---------- SUPPLIED TEXT ----------

Former Iraqi dictator Saddam Hussein’s sons, Qusay and Uday Hussein, are killed after a three-hour firefight with U.S. forces in the northern Iraqi city of Mosul. It is widely believed that the two men were even more cruel and ruthless than their notorious father, and their death was celebrated among many Iraqis. Uday and Qusay were 39 and 37 years old, respectively, when they died. Both are said to have amassed considerable fortunes through their participation in illegal oil smuggling.

Uday Hussein, as Saddam’s first-born son, was the natural choice to succeed the feared despot. But even the seemingly amoral Saddam took issue with Uday’s extravagant lifestyle—he is said to have personally owned hundreds of cars—and lack of personal discipline. After Uday bludgeoned and stabbed one of Saddam’s favorite attendants to death at a 1988 party, Saddam briefly had him imprisoned and beaten.

----------

### PROBLEM SET
1 - Name every person mentioned by name in the passage on Saddam Hussein's sons.
2 - Write a continuation of the passage on Saddam Hussein's sons, starting right after its final sentence.
The material placed after this point has no connection to the passage on Saddam Hussein's sons.

---------- GIVEN ENTRIES ----------

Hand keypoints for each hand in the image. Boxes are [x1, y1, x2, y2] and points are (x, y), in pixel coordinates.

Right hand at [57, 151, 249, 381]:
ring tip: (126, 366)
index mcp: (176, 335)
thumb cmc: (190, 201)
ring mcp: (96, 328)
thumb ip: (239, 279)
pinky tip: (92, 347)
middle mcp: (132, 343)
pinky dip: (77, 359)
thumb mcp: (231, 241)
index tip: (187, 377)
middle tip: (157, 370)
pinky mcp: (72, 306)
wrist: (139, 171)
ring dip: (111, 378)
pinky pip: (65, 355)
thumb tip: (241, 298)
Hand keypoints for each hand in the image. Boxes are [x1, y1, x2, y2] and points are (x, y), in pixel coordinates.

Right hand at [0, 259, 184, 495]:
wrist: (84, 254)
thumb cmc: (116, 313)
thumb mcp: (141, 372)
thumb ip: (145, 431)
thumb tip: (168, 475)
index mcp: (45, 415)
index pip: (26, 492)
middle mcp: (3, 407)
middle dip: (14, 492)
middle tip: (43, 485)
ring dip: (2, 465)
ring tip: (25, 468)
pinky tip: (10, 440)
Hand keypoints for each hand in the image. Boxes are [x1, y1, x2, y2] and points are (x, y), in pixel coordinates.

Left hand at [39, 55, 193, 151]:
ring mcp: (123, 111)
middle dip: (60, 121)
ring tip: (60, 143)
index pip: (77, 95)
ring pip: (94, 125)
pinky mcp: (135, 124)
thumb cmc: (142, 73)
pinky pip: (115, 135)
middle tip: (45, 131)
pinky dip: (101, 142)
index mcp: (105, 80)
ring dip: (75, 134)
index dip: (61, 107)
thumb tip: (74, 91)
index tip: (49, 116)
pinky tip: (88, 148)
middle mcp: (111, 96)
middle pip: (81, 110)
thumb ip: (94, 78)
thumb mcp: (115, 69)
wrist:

----------

### OUTPUTS FOR THE TASKS
1 - Saddam Hussein, Qusay Hussein, Uday Hussein

2 -
While Saddam began to favor his second son Qusay, Uday continued to make a name for himself among the Iraqi people for his sadism and cruelty. Prone to beating and torturing his servants and anyone else who displeased him, he was known to spend time studying new torture devices and methods to improve his technique. He even treated his so-called friends poorly—in one report, he forced some to drink dangerous amounts of alcohol purely for his amusement. Uday was also a man of unrestrained sexual appetites, sleeping with several women per night up to five nights a week. He was known for raping young women–some as young as 12–whom he found attractive, threatening their and their families’ lives if they complained or spoke out against the crime. He would sometimes torture and kill his victims after sex.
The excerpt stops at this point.